SULLA QUESTIONE della gestazione per altri, la Commissione per i problemi etici ha elaborato un ampio documento che nelle prossime settimane verrà inviato alle singole comunità e che presumibilmente nel 2024 verrà discusso e approvato dal sinodo. Come negli anni precedenti è già accaduto per analoghi documenti sui temi del fine vita (scelta della morte volontaria «ammissibile in particolari situazioni») e delle famiglie plurali, con la possibilità della benedizione delle unioni omosessuali.

Il sinodo ha approvato un ordine del giorno anche in difesa del sistema sanitario nazionale pubblico, come bene da preservare e valorizzare, di fronte al suo continuo smantellamento e alla sua progressiva privatizzazione: le Chiese metodiste e valdesi chiedono un’inversione di tendenza e un rapporto fra Regioni e Stato che possa ridurre e non aumentare in divario fra nord e sud, come invece potrebbe fare il progetto di autonomia differenziata portato avanti dal governo.

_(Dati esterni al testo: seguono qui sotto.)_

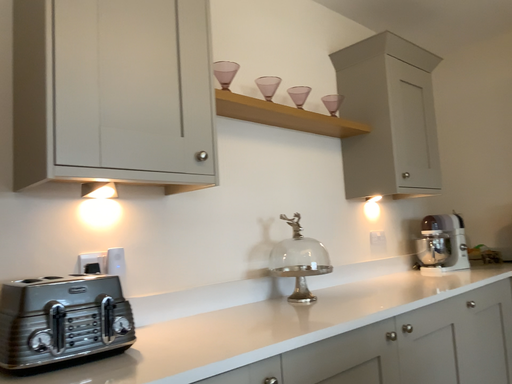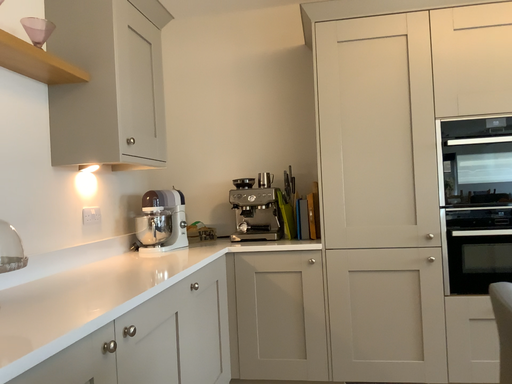
Question: Which way did the camera rotate in the video?

Choices:
 (A) rotated right
 (B) rotated left

Answer: (A)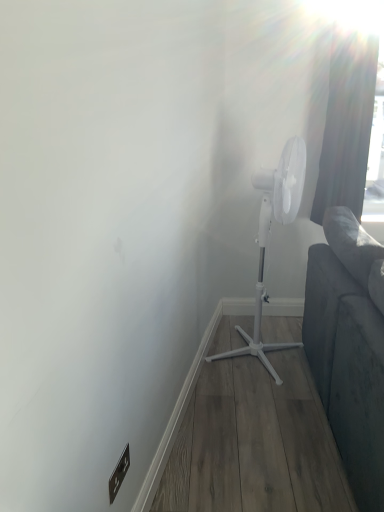
Question: From the image's perspective, is brown matte electric outlet at lower left located above white plastic mechanical fan at center?

Choices:
 (A) no
 (B) yes

Answer: (A)

Question: From a real-world perspective, does brown matte electric outlet at lower left stand above white plastic mechanical fan at center?

Choices:
 (A) yes
 (B) no

Answer: (B)

Question: Is brown matte electric outlet at lower left placed right next to white plastic mechanical fan at center?

Choices:
 (A) no
 (B) yes

Answer: (A)

Question: Is brown matte electric outlet at lower left smaller than white plastic mechanical fan at center?

Choices:
 (A) yes
 (B) no

Answer: (A)

Question: Considering the relative sizes of brown matte electric outlet at lower left and white plastic mechanical fan at center in the image provided, is brown matte electric outlet at lower left thinner than white plastic mechanical fan at center?

Choices:
 (A) no
 (B) yes

Answer: (B)

Question: Is dark gray fabric curtain at upper right in front of or behind brown matte electric outlet at lower left in the image?

Choices:
 (A) front
 (B) behind

Answer: (B)

Question: Looking at their shapes, would you say dark gray fabric curtain at upper right is wider or thinner than brown matte electric outlet at lower left?

Choices:
 (A) thin
 (B) wide

Answer: (B)

Question: Do you think dark gray fabric curtain at upper right is within brown matte electric outlet at lower left, or outside of it?

Choices:
 (A) outside
 (B) inside

Answer: (A)

Question: Is point (331, 54) positioned closer to the camera than point (125, 470)?

Choices:
 (A) closer
 (B) farther

Answer: (B)

Question: Relative to dark gray fabric curtain at upper right, is brown matte electric outlet at lower left in front or behind?

Choices:
 (A) behind
 (B) front

Answer: (B)

Question: Looking at the image, does brown matte electric outlet at lower left seem bigger or smaller compared to dark gray fabric curtain at upper right?

Choices:
 (A) small
 (B) big

Answer: (A)

Question: Considering the positions of point (117, 471) and point (370, 40), is point (117, 471) closer or farther from the camera than point (370, 40)?

Choices:
 (A) farther
 (B) closer

Answer: (B)

Question: Considering the positions of brown matte electric outlet at lower left and dark gray fabric curtain at upper right in the image, is brown matte electric outlet at lower left taller or shorter than dark gray fabric curtain at upper right?

Choices:
 (A) short
 (B) tall

Answer: (A)

Question: From the image's perspective, is brown matte electric outlet at lower left positioned above or below white plastic mechanical fan at center?

Choices:
 (A) above
 (B) below

Answer: (B)

Question: Would you say brown matte electric outlet at lower left is inside or outside white plastic mechanical fan at center?

Choices:
 (A) outside
 (B) inside

Answer: (A)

LEGGERO CALO di firme e di fondi dell’otto per mille (ma cresceranno nei prossimi anni, in base ai dati anticipati dal Mef): 42 milioni di euro, che finanzieranno oltre 1.200 progetti umanitari, educativi, culturali e di aiuto allo sviluppo in Italia e all’estero (quasi 400), ribadendo la scelta di non spendere nemmeno un centesimo per il culto. Confermata alla guida della Tavola valdese – l’organo esecutivo – una donna, la diacona metodista Alessandra Trotta: un’altra peculiarità di una Chiesa aperta e plurale.